Lo: As a Hong Kong citizen I was able to travel freely in and out of China, which was incredibly useful. However, the filming of Mistress Dispeller took place during the peak years of the pandemic, so every time I entered China I had to undergo a three-week quarantine at a government-sanctioned facility; and every time I re-entered Hong Kong I had to undergo the same. Though that aspect was really taxing, I remember thinking that no other foreign production could possibly be made in China during those years. I felt very privileged that because of my identity as a Hong Kong citizen straddling the US and China, I was able to gain access to this country despite the strict Covid measures in place.
I know that being Chinese and from Hong Kong helped my protagonists feel safer opening up to us. It was interesting because our protagonists were less concerned about exposing their private lives in terms of cheating or being cheated on than with whether the documentary would be in breach of any national security laws. So we actually signed a contract with our main protagonists, including Wang, stating that we would not portray China in a negative light.
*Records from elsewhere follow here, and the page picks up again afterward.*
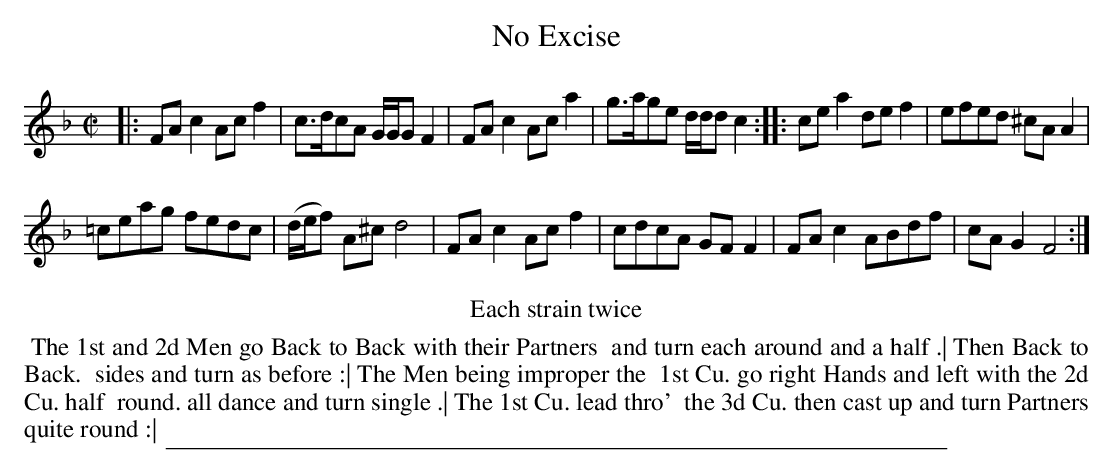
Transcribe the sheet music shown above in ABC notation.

X:1
T: No Excise
M: C|
L: 1/8
K: F
|:\
FAc2 Acf2 | c>dcA G/G/G F2 |\
FAc2 Aca2 | g>age d/d/d c2 :|\
|:\
cea2 def2 | efed ^cAA2 |
=ceag fedc | (d/e/f) A^c d4 |\
FAc2 Acf2 | cdcA GFF2 |\
FAc2 ABdf | cAG2 F4 :|
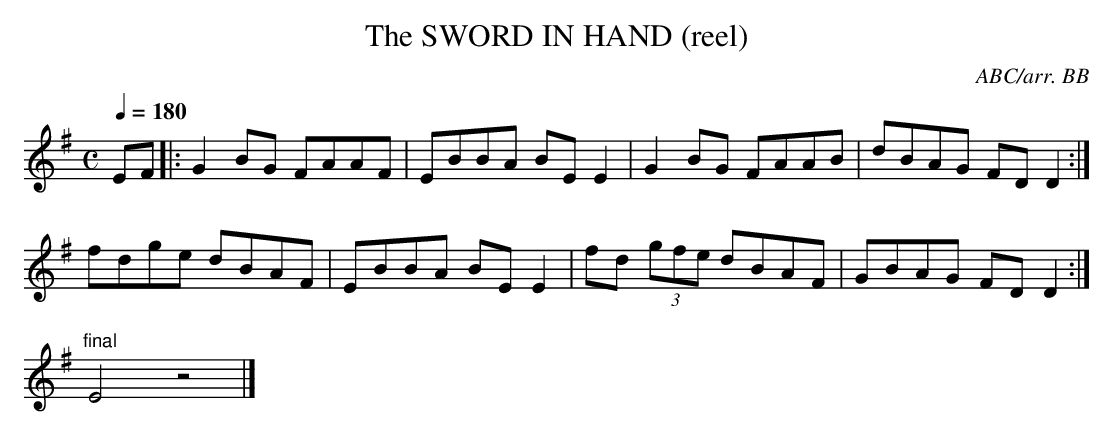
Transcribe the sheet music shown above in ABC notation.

X:1
T:SWORD IN HAND (reel), The
C:ABC/arr. BB
M:C
L:1/8
Q:1/4=180
K:G
EF|:G2BG FAAF|EBBA BEE2|G2BG FAAB|dBAG FDD2:|
fdge dBAF|EBBA BEE2|fd (3gfe dBAF|GBAG FDD2:|
"final"E4z4|]
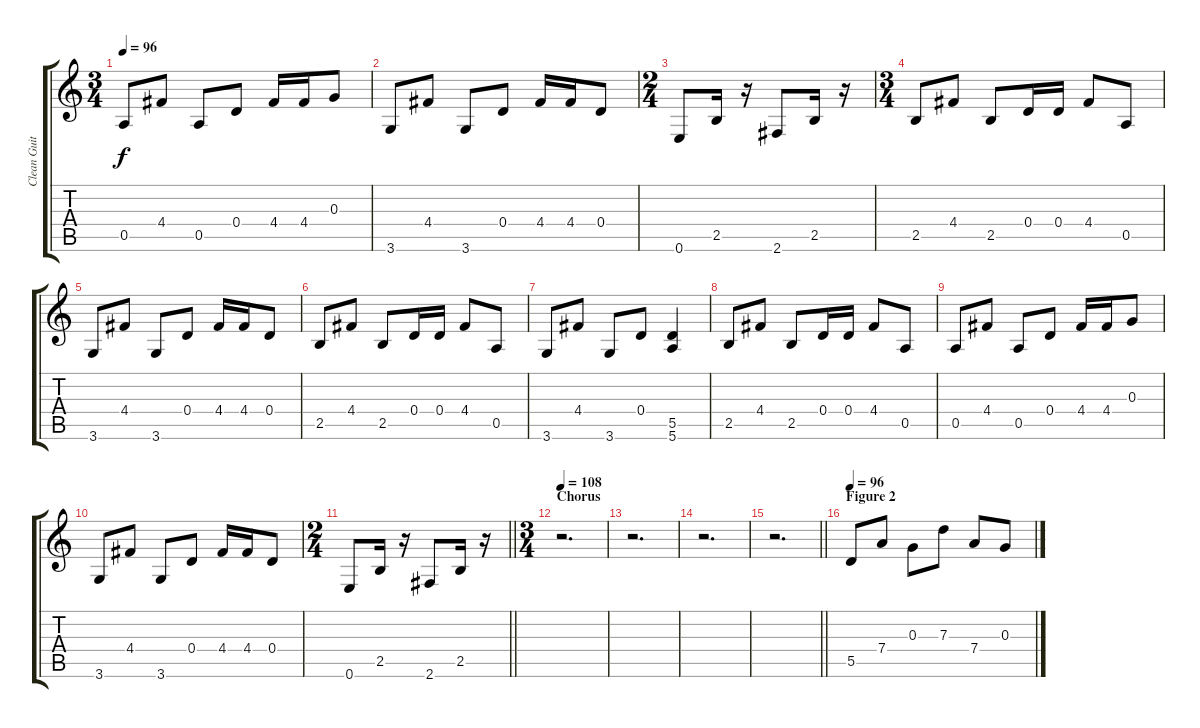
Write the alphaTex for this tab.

\track ("Clean Guitar \"James Hetfield\"" "Clean Guit") {instrument electricguitarclean}
\staff {score tabs}
\tuning (E4 B3 G3 D3 A2 E2) {hide}
\ts (3 4)
\tempo 96
\clef g2
\ks c
0.5.8{dy f} 4.4.8 0.5.8 0.4.8 4.4.16 4.4.16 0.3.8 |
3.6.8 4.4.8 3.6.8 0.4.8 4.4.16 4.4.16 0.4.8 |
\ts (2 4)
0.6.8 2.5.16 r.16 2.6.8 2.5.16 r.16 |
\ts (3 4)
2.5.8 4.4.8 2.5.8 0.4.16 0.4.16 4.4.8 0.5.8 |
3.6.8 4.4.8 3.6.8 0.4.8 4.4.16 4.4.16 0.4.8 |
2.5.8 4.4.8 2.5.8 0.4.16 0.4.16 4.4.8 0.5.8 |
3.6.8 4.4.8 3.6.8 0.4.8 (5.5 5.6).4 |
2.5.8 4.4.8 2.5.8 0.4.16 0.4.16 4.4.8 0.5.8 |
0.5.8 4.4.8 0.5.8 0.4.8 4.4.16 4.4.16 0.3.8 |
3.6.8 4.4.8 3.6.8 0.4.8 4.4.16 4.4.16 0.4.8 |
\ts (2 4)
\barLineRight lightlight
0.6.8 2.5.16 r.16 2.6.8 2.5.16 r.16 |
\ts (3 4)
\section ("" "Chorus")
\tempo 108
r.2{d} |
r.2{d} |
r.2{d} |
\barLineRight lightlight
r.2{d} |
\section ("" "Figure 2")
\tempo 96
5.5.8 7.4.8 0.3.8 7.3.8 7.4.8 0.3.8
It was a risk to sign our names to contractual language that was so broad, but at the end of the day, in this era of increasing anti-China sentiment in the West, it was important to me as a citizen brought up outside of the US to make a film that bridges rather than divides. A love story that felt both universal and culturally specific to China felt like it could achieve that. We also built in a ”safety review,” for Wang to review the film before we picture-locked, to ensure nothing would be in breach of China’s laws or endanger our participants or crew.
Filmmaker: Though all the participants ultimately agreed to appear in the doc, I’m guessing their family and friends might not even know they’re in a film. So what do you think motivated them to sign off on the final cut? Did the fact that it won’t be seen in China provide for some protection?
Lo: Yes, I think they felt much more comfortable revealing themselves on camera knowing that the film would never be released publicly in China. While everyone’s reasons for choosing to participate were varied and in some ways unknowable, the one thing I am certain of is that Mr. Li, Mrs. Li and Fei Fei each possessed a rare, enlightened attitude towards their own lives that was deeply generous and unselfconscious; and that exceptional quality they each possessed is what allowed us to film such incredible, raw and vulnerable scenes with them in a difficult time in their lives. I think the way in which they participated in our film and shared their inner lives with us was extraordinary, and truly unique to their personalities and outlook on life. Knowing how long it took and how hard it was for us to finally find people who allowed us into their lives in such a deep way, and still chose to remain featured by the end of the process…I don’t take their participation in our film for granted at all.